Year: 2020
There are 14 buoys* and markers along the bank of Venta, which have now been given a second life – to tell those interested about seafaring. Information plate is placed next to each buoy, which explains the purpose of the particular type of buoy.
Ventspils Freeport Authority’s enthusiasts – former Oviši lighthouse supervisor Pēteris Pazņikovs, who has passed away, and the current Shipping Support Service engineer Aivars Beitāns – have collected a valuable collection of washed-out navigation signs from the sea. Part of the collection, which will be exhibited on the Promenade of Ostas Street, has already served its time. Individual specimens are 30-40 years old and even older. Some buoys have been washed out of the sea – one has arrived from Denmark, another – from Finland, Germany. The closest analogous collection of navigation signs to this is located in the Estonian Maritime Museum.
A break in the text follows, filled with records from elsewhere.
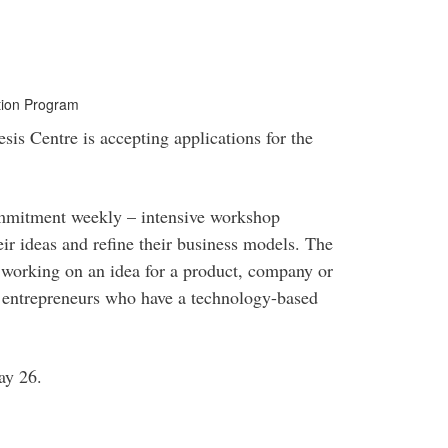
ution Program
sis Centre is accepting applications for the
ommitment weekly – intensive workshop
ir ideas and refine their business models. The
s working on an idea for a product, company or
ge entrepreneurs who have a technology-based
May 26.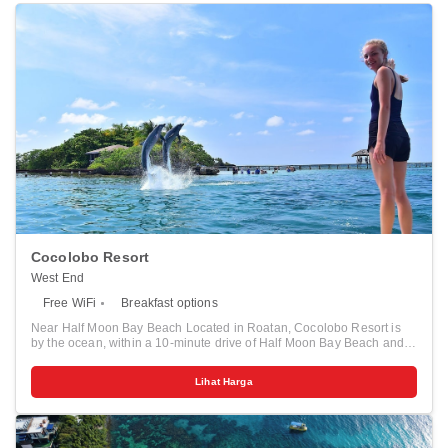
Cocolobo Resort
West End
Free WiFi
Breakfast options
Near Half Moon Bay Beach Located in Roatan, Cocolobo Resort is
by the ocean, within a 10-minute drive of Half Moon Bay Beach and
Roatan Institute for Marine Sciences. This hotel is 3.9 mi (6.3 km)
from West Bay Beach and 10.3 mi (16.6 km) from Roatan Island
Lihat Harga
Brewing Co.. Relax and unwind with massages and facials. This
hotel also features complimentary wireless internet access, concierge
services, and gas grills. Make yourself at home in one of the 16
individually decorated guestrooms, featuring kitchenettes with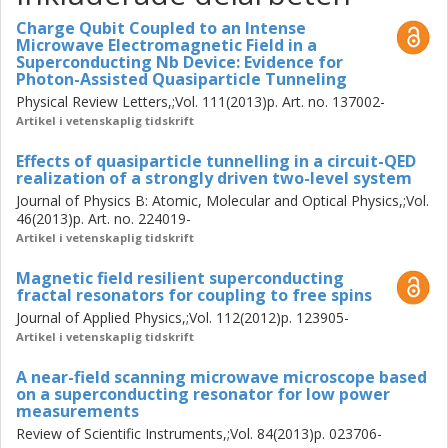
Furthermore, the low dipole moment of the fractal
Charge Qubit Coupled to an Intense
resonator allows us to also introduce DC bias into the
Microwave Electromagnetic Field in a
resonator without degrading its Q-factor. This is an
Superconducting Nb Device: Evidence for
Photon-Assisted Quasiparticle Tunneling
important technological step that allows us to interact with
Physical Review Letters,;Vol. 111(2013)p. Art. no. 137002-
new materials where spins can be quickly and locally
Artikel i vetenskaplig tidskrift
manipulated using electric fields and we demonstrate the
first steps in this direction with ensembles of manganese
Effects of quasiparticle tunnelling in a circuit-QED
doped ZnO nanowires and frustrated molecular Cu spin
realization of a strongly driven two-level system
triangles. The measurements achieve a very high sensitivity
Journal of Physics B: Atomic, Molecular and Optical Physics,;Vol.
thanks to the Pound-Drever-Hall locking technique used.
46(2013)p. Art. no. 224019-
We develop this technique such that both resonance
Artikel i vetenskaplig tidskrift
frequency and quality factor can be monitored with very
Magnetic field resilient superconducting
high accuracy in real time. The demonstrated stability is
fractal resonators for coupling to free spins
~30 Hz/rtHz for frequency readout and we can determine
Journal of Applied Physics,;Vol. 112(2012)p. 123905-
the Q-factor with a precision of 34 dB/rtHz.
Artikel i vetenskaplig tidskrift
A near-field scanning microwave microscope based
on a superconducting resonator for low power
measurements
Review of Scientific Instruments,;Vol. 84(2013)p. 023706-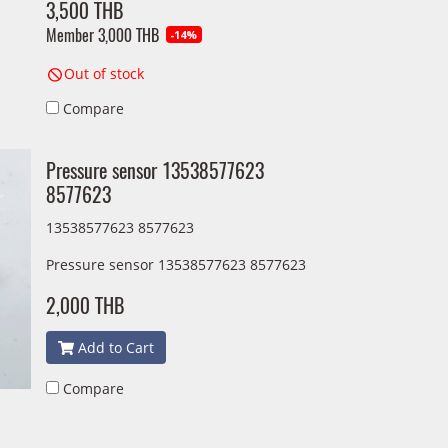
3,500 THB
Member
3,000 THB
-14%
Out of stock
Compare
Pressure sensor 13538577623
8577623
13538577623 8577623
Pressure sensor 13538577623 8577623
2,000 THB
Add to Cart
Compare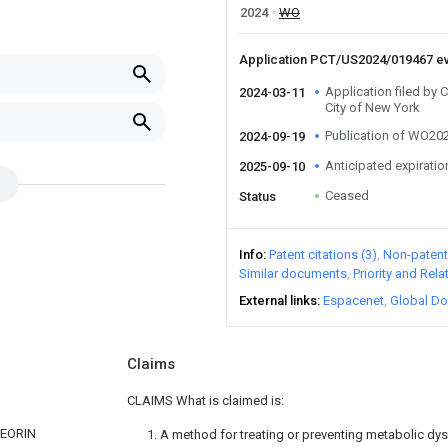
2024
WO
Application PCT/US2024/019467 e
Application filed by 
2024-03-11
City of New York
Publication of WO2
2024-09-19
Anticipated expiratio
2025-09-10
Ceased
Status
Info
Patent citations (3)
Non-patent 
Similar documents
Priority and Rel
External links
Espacenet
Global Do
Claims
CLAIMS What is claimed is:
TEORIN
1. A method for treating or preventing metabolic dy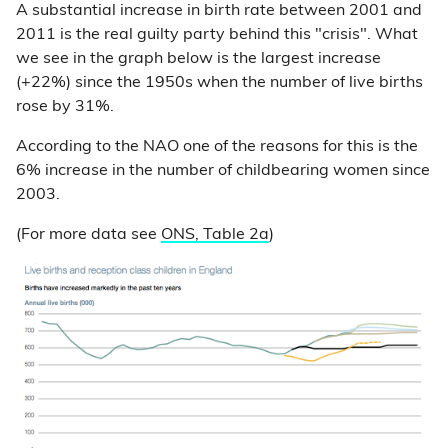
A substantial increase in birth rate between 2001 and
2011 is the real guilty party behind this "crisis". What
we see in the graph below is the largest increase
(+22%) since the 1950s when the number of live births
rose by 31%.
According to the NAO one of the reasons for this is the
6% increase in the number of childbearing women since
2003.
(For more data see
ONS, Table 2a
)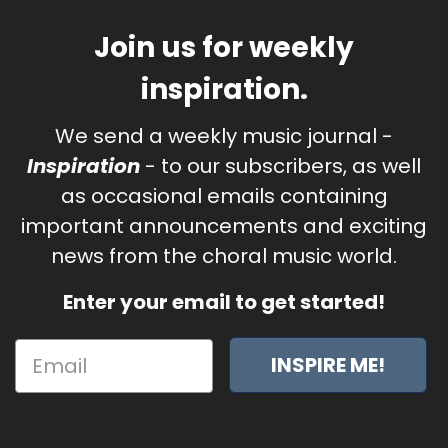
Join us for weekly
inspiration.
We send a weekly music journal -
Inspiration
- to our subscribers, as well
as occasional emails containing
important announcements and exciting
news from the choral music world.
Enter your email to get started!
INSPIRE ME!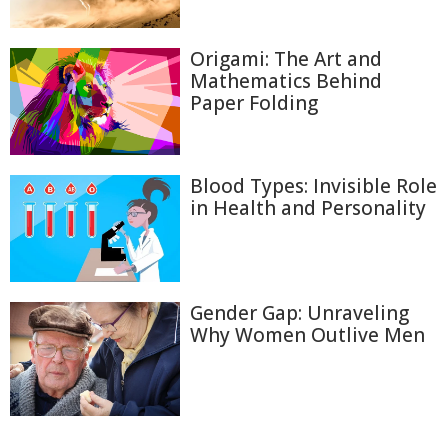
Origami: The Art and
Mathematics Behind
Paper Folding
Blood Types: Invisible Role
in Health and Personality
Gender Gap: Unraveling
Why Women Outlive Men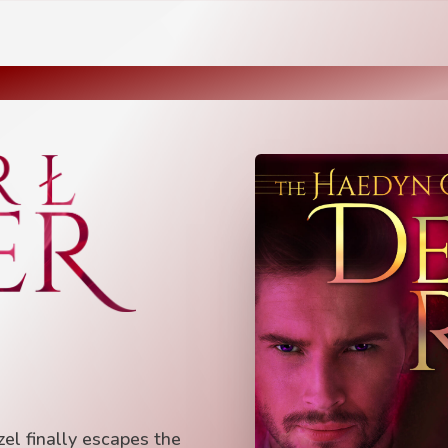
el finally escapes the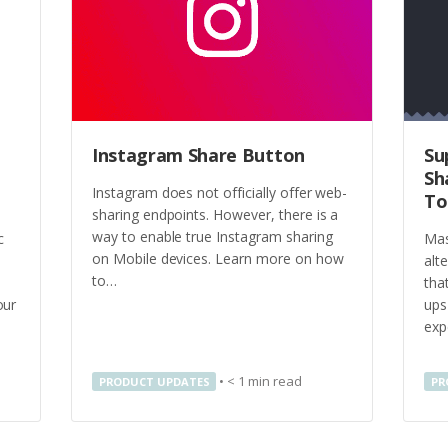
Instagram Share Button
Su
Sh
Instagram does not officially offer web-
To
sharing endpoints. However, there is a
way to enable true Instagram sharing
c
Mas
on Mobile devices. Learn more on how
alt
to…
tha
our
ups
exp
•
< 1
min read
PRODUCT UPDATES
PR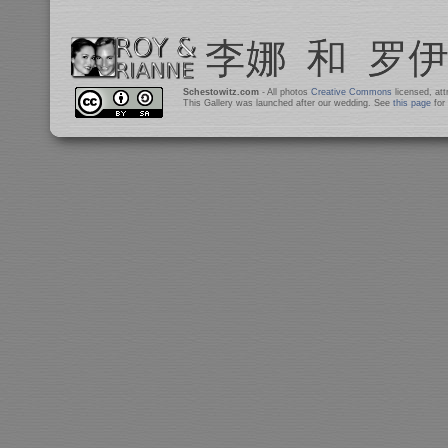
Schestowitz.com
- All photos
Creative Commons
licensed, at
This Gallery was launched after our wedding. See
this page
for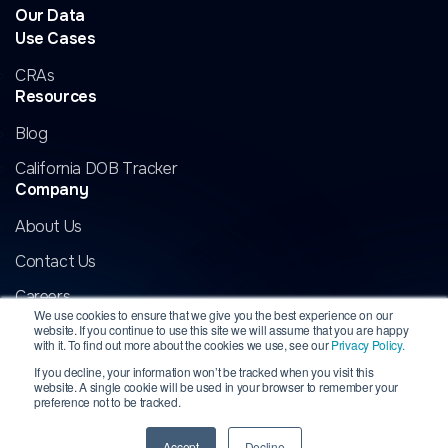
Our Data
Use Cases
CRAs
Resources
Blog
California DOB Tracker
Company
About Us
Contact Us
Careers
We use cookies to ensure that we give you the best experience on our
website. If you continue to use this site we will assume that you are happy
with it. To find out more about the cookies we use, see our
Privacy Policy.
If you decline, your information won’t be tracked when you visit this
website. A single cookie will be used in your browser to remember your
Copyright 2026 InformData, LLC. All rights reserved. INFORMDATA is
preference not to be tracked.
a registered trademark of InformData, LLC.
All other marks are the
property of their respective owners.
Privacy
|
Terms
Accept
Decline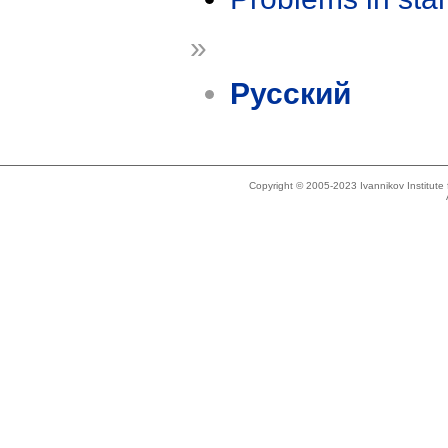
»
Русский
Copyright © 2005-2023 Ivannikov Institut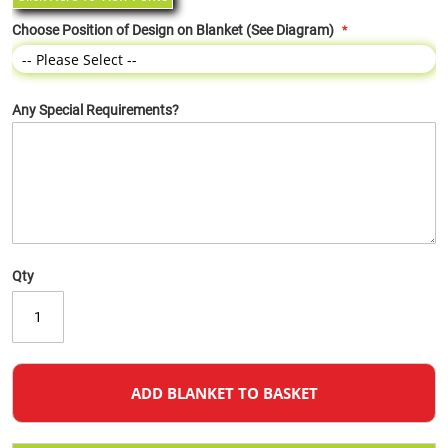
Choose Position of Design on Blanket (See Diagram)
Any Special Requirements?
Qty
ADD BLANKET TO BASKET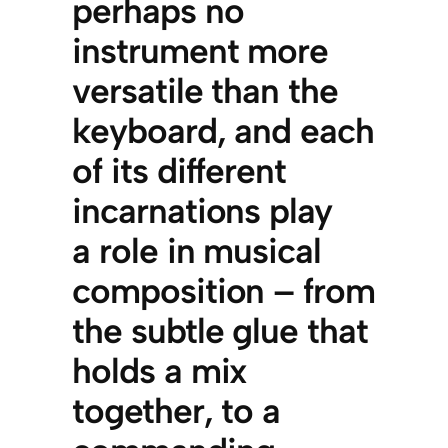
perhaps no
instrument more
versatile than the
keyboard, and each
of its different
incarnations play
a role in musical
composition – from
the subtle glue that
holds a mix
together, to a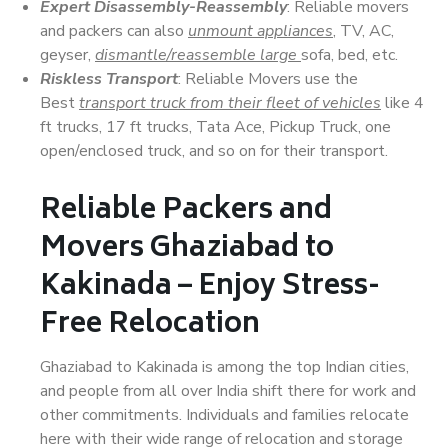
Expert Disassembly-Reassembly
: Reliable movers
and packers can also
unmount appliances
, TV, AC,
geyser,
dismantle/reassemble large
sofa, bed, etc.
Riskless Transport
: Reliable Movers use the
Best
transport truck from their fleet of vehicles
like 4
ft trucks, 17 ft trucks, Tata Ace, Pickup Truck, one
open/enclosed truck, and so on for their transport.
Reliable Packers and
Movers Ghaziabad to
Kakinada – Enjoy Stress-
Free Relocation
Ghaziabad to Kakinada is among the top Indian cities,
and people from all over India shift there for work and
other commitments. Individuals and families relocate
here with their wide range of relocation and storage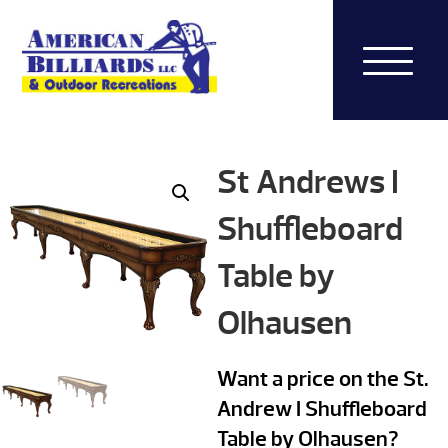
St Andrews I
Shuffleboard
Table by
Olhausen
Want a price on the St.
Andrew I Shuffleboard
Table by Olhausen?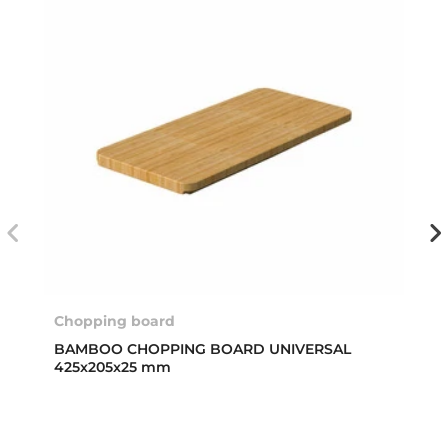
Chopping board
BAMBOO CHOPPING BOARD UNIVERSAL
425x205x25 mm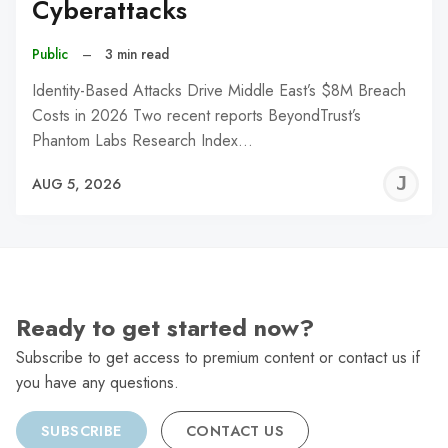
Cyberattacks
Public
–
3 min read
Identity-Based Attacks Drive Middle East’s $8M Breach
Costs in 2026 Two recent reports BeyondTrust’s
Phantom Labs Research Index…
J
AUG 5, 2026
C
Ready to get started now?
Subscribe to get access to premium content or contact us if
you have any questions.
SUBSCRIBE
CONTACT US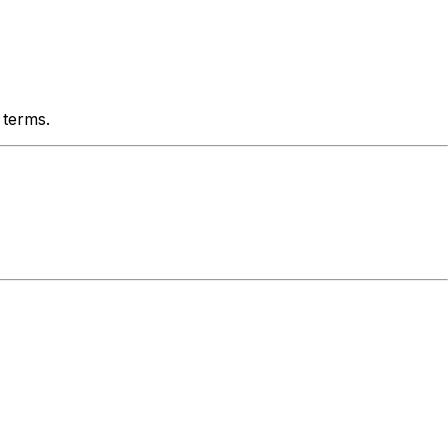
 terms.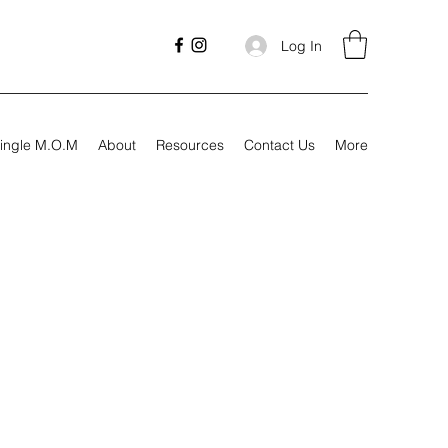
Log In
ingle M.O.M
About
Resources
Contact Us
More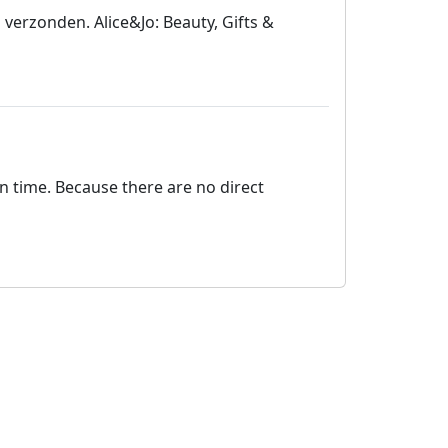
 verzonden. Alice&Jo: Beauty, Gifts &
on time. Because there are no direct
Nowadays the same buoys are used throughout the year to ensure safe navigation, but there were once winter and summer buoys. Modern buoys are equipped with GPS (global positioning system), with LED lamps, they report immediately if they are not at their location or other damage to the monitoring computer system and the mobile phone of the employee responsible for the Port Shipping Service.
*Buoy – a floating navigation sign of a specific design and colour, which marks the shipping route, shows the sides of the sea or port channel, anchorages, shoals, obstacles to navigation and other dangerous navigation places.